Esse descrédito é compreensível em um ambiente onde o trabalho se reduz ao cumprimento de ordens e à repetição de processos. Ao invés de lidarem grande parte do tempo com humanos, os servidores penitenciários se veem consumidos pela burocracia, preenchendo relatórios, respondendo e-mails e lidando com sistemas administrativos que os afastam da realidade concreta do sistema, da vida como ela é, para lembrar Nelson Rodrigues. Essa dinâmica não apenas desumaniza os servidores, mas também perpetua a ideia de que o sistema prisional é incapaz de gerar mudanças reais. O trabalho, descrito por Emerson Merhy como “trabalho morto”, sufoca a criatividade e a subjetividade, transformando o servidor em mais uma peça de uma engrenagem burocrática.
O rompimento dos laços sociais, o segundo aspecto dessa crise, é igualmente evidente. E isso não causa suicídio, ansiedade e depressão, mas seria anticientífico eu dizer que, com certeza, não contribui. Vivemos em uma sociedade onde as polarizações ideológicas e o individualismo extremo enfraquecem nossa capacidade de empatia e solidariedade. Essa lógica também se manifesta no ambiente prisional, onde internos e servidores compartilham o mesmo espaço físico, mas permanecem isolados em suas realidades. A crença de que as pessoas podem mudar — uma ideia que deveria ser um pilar do sistema prisional — foi abandonada por muitos.
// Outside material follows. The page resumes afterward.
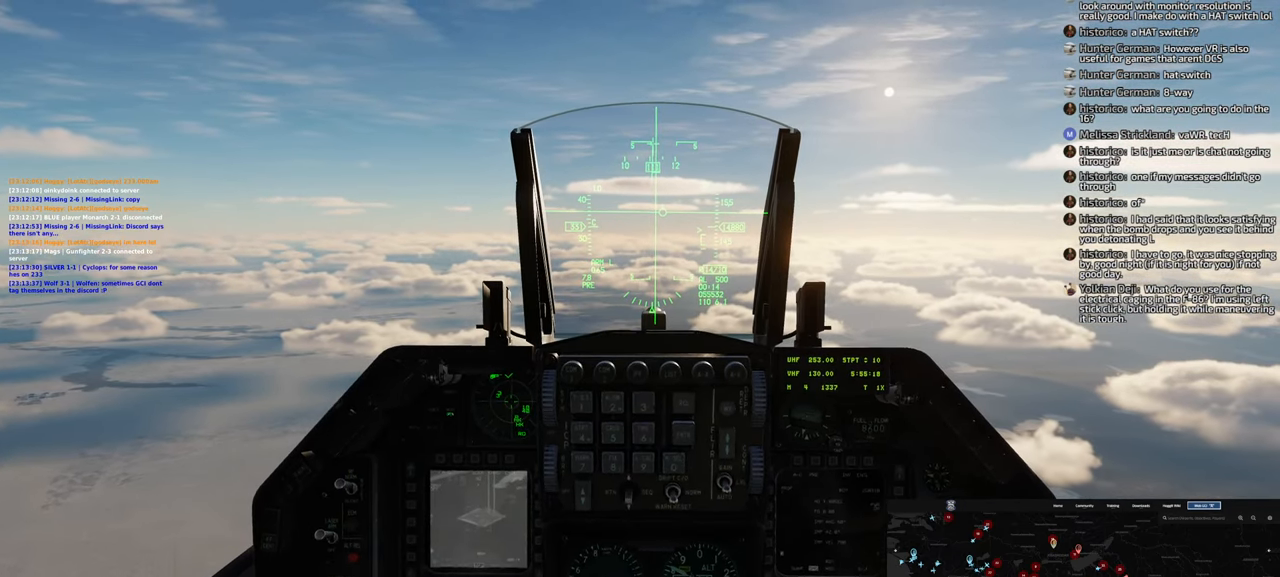
{"buttons": [], "left_stick": "center", "right_stick": "center", "events": []}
E, quando deixamos de acreditar na mudança do outro, também deixamos de acreditar em nossa própria capacidade de transformação.
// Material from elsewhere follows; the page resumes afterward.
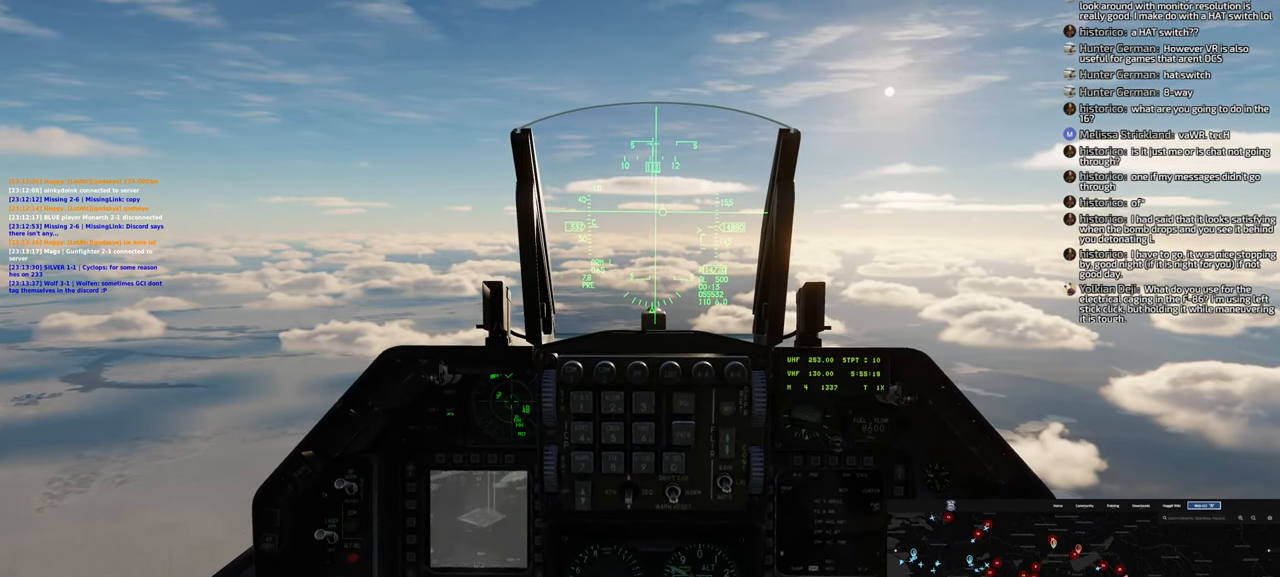
{"buttons": [], "left_stick": "center", "right_stick": "center", "events": []}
Contudo, é aqui que precisamos retomar o fio da esperança. Aceitar a realidade da distopia não é admitir que ela seja definitiva. O Sistema Prisional pode ser reimaginado, mas isso exige um esforço coletivo, tanto prático quanto conceitual. Imagine, por exemplo, técnicos superiores que desenvolvam políticas mais sensíveis e humanizadas, promovendo menos burocracia e mais ações inteligentes, orgânicas e ecossistêmicas. Um trabalho que dialogue com as complexidades do sistema e que traga impacto real, alinhado a uma visão mais ampla e integrada de transformação social. Não se trata de apenas gerenciar processos, mas de fomentar conexões e soluções que respondam às verdadeiras necessidades humanas do sistema.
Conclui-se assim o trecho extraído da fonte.